Here’s how I see it, we’ve had over 10 months to figure out other magic we can do where people don’t hold a prop in their hands. Why are we still doing sponge balls? Don’t give me the, “they get a reaction“, because so does kicking someone in the nuts. Very few people have taken sponge balls beyond the effect and made it into something that moves the plot forward.

Let’s try to innovate and move forward and not live in the past.

Move the (sponge) Ball Down the Field…

Lately I’ve been doing a lot of magic lectures and one of the things I talk about is how to move magic forward with your choice of material. In the lecture I really talk down on sponge balls, but they are a perfect example of why they are holding magic back.

Most magicians if you ask why the do sponge balls, they will give an answer like, “they get a good reaction“. That’s an answer, but not an honest one. The answer should be “they are easy to get a good reaction with“, which is a lot more honest. There are people that can get a reaction…an amazing reaction with the lamest tricks. The difference is that the people who can get a good reaction with a lame trick worked on getting the good reaction with a subpar trick.

Let’s do a little history lesson. The inventor of the sponge balls was Jesse Lybarger in the mid 1920’s. That makes the trick about 95 years old. The basic routine was there, but the routine that most people do took about 20 years to become a standard routine in the mid 1940’s when Al Cohn started selling his routine. Now fast forward to today, with a few exceptions the routine is basically unchanged 80 years later. Is the routine that good…or are magicians that lazy?

I’m betting on magicians being lazy. Let’s do an analogy, the car was patented in the mid 1880’s and Ford’s Model T came out in 1908. So it took about 20 years from the first patent to the Model T, which is about the same time to hit it’s stride as sponge balls. One is a fairly complex piece of machinery and one is a ball of sponge.

Let’s fast forward to today, sort of. I’m going to “handicap” the car because it’s about 40 years older than the sponge balls trick.

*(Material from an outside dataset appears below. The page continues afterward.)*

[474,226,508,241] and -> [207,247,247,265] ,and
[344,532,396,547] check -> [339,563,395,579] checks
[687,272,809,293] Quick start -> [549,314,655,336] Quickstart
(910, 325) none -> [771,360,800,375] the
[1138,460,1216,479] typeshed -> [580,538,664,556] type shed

Imagine a car in the mid 1980’s, don’t compare it to today’s cars, but to the first automobile patented and to the Model T. There have been a lot of improvements made, like a roof, or air conditioning and aerodynamics.

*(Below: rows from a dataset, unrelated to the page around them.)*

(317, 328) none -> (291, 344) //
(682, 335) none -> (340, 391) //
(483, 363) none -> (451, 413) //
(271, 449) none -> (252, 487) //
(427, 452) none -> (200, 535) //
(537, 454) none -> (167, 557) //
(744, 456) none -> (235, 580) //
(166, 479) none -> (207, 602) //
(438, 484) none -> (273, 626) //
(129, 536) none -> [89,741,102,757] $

Now compare your sponge ball routine to the spongeball routines in the 1920’s and 1940’s, has yours changed much? Let’s see there’s the addition of the purse frame and the Eugene Burger‘s ending with the 30 spongeballs, both of which are over 30 years old!

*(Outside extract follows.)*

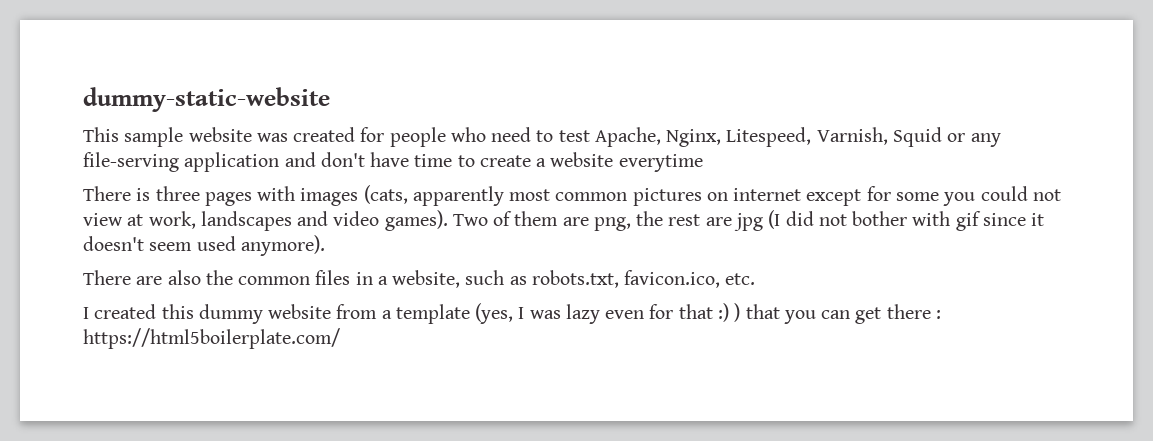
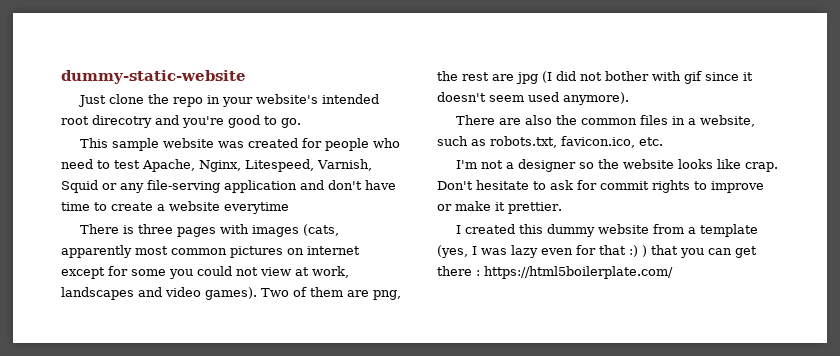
(330, 99) none -> [77,94,379,107] [61,115,301,128] // Just clone the repo in your website's intended root direcotry and you're good to go.
(756, 279) none -> [455,159,778,172] [437,180,764,193] [437,201,562,214] // I'm not a designer so the website looks like crap. Don't hesitate to ask for commit rights to improve or make it prettier.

How has your sponge ball routine pushed magic forward?

Spoiler alert, it probably hasn’t. Sure there are people routines like Ball to Jumbo Square (also over 30 years old) or Sponge Rabbits (almost 80 years old), then there’s the outlier which is something like Bizarro’s Color Changing Sponge Ball, which is fantastic, but definitely not as widely used as the standard sponge ball routine.

So, is the standard sponge ball routine the perfect routine…or is it simply an easy routine?

Push that sponge ball forward.

Rethinking LIVE Close Up

Lately I’ve been thinking about how live magic is going to change after shows start up again. I’m thinking mostly about material selection and what people will be willing (or not willing) to do in the context of a show. Before COVID you could get people to do just about anything, however I’m not sure what the future holds.

One thing I know is that if your “Go To” trick is sponge balls, you probably need to come up with another trick. I think they’ve passed their prime. Most who magicians rely on a trick like sponge balls don’t have much going for them. If you can’t crush a close up set without them, then you’re doing something wrong.

For close up, I’m lucky that I stopped doing sponge balls a long time ago. However I do the a card that appears in held in my lips as a phase of my ambitious card. I’m going to need to rethink that phase, and come up with something else to do, or just eliminate it.